------ SUPPLIED PASSAGE

Metadata-Version: 1.1
Name: fastent
Version: 0.5.8.3
Summary: Automated Custom NER tool
Home-page: https://github.com/fastent/fastent
Author: Erik Arakelyan
Author-email: erikarakelyan1997@gmail.com
License: UNKNOWN
Download-URL: https://github.com/fastent/fastent/archive/0.5.tar.gz
Description: fastent
        =======
        
        Fastent is a tool designed for creating end to end Custom Named Entity
        Recognition models. Entities **ARE NOT** limited to the usual predefiend
        classes of Person(PER), Location(LOC),
        Companies/agencies/institutions(ORG) etc etc. Any custom entity that can
        be described using a list of words can be created.
        
        The package is comprised of several modules that can be used both
        sperately for their designated tasks (i.e Anotation, contextualization,
        etc etc.) or in a combined workflow. Most of the modules offer
        multilingual support, meaning the datasets and text don't necessarily
        require English language.

------------
------ SOURCE DATA

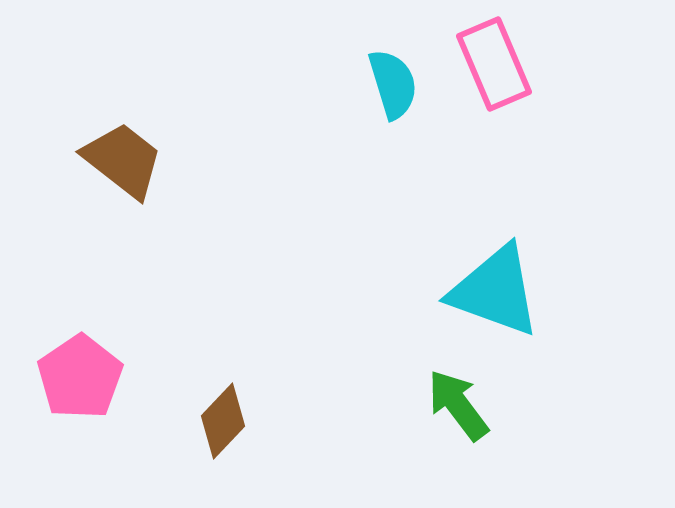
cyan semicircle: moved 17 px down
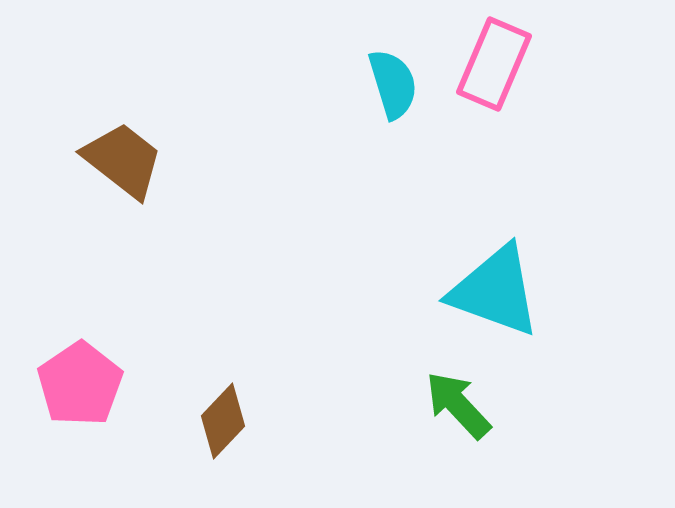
pink rectangle: rotated 46 degrees clockwise
pink pentagon: moved 7 px down
green arrow: rotated 6 degrees counterclockwise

------------

◆ **PROBLEMS TO WORK ON**
A – In the fastent description, what can any custom entity be described with in order to be created?
B – Reproduce the fastent description word for word, beginning at the words "Fastent is a" and stopping after "require English language.".

◆ **SOLUTIONS**
A – A list of words.

B –
Fastent is a tool designed for creating end to end Custom Named Entity
        Recognition models. Entities **ARE NOT** limited to the usual predefiend
        classes of Person(PER), Location(LOC),
        Companies/agencies/institutions(ORG) etc etc. Any custom entity that can
        be described using a list of words can be created.
        
        The package is comprised of several modules that can be used both
        sperately for their designated tasks (i.e Anotation, contextualization,
        etc etc.) or in a combined workflow. Most of the modules offer
        multilingual support, meaning the datasets and text don't necessarily
        require English language.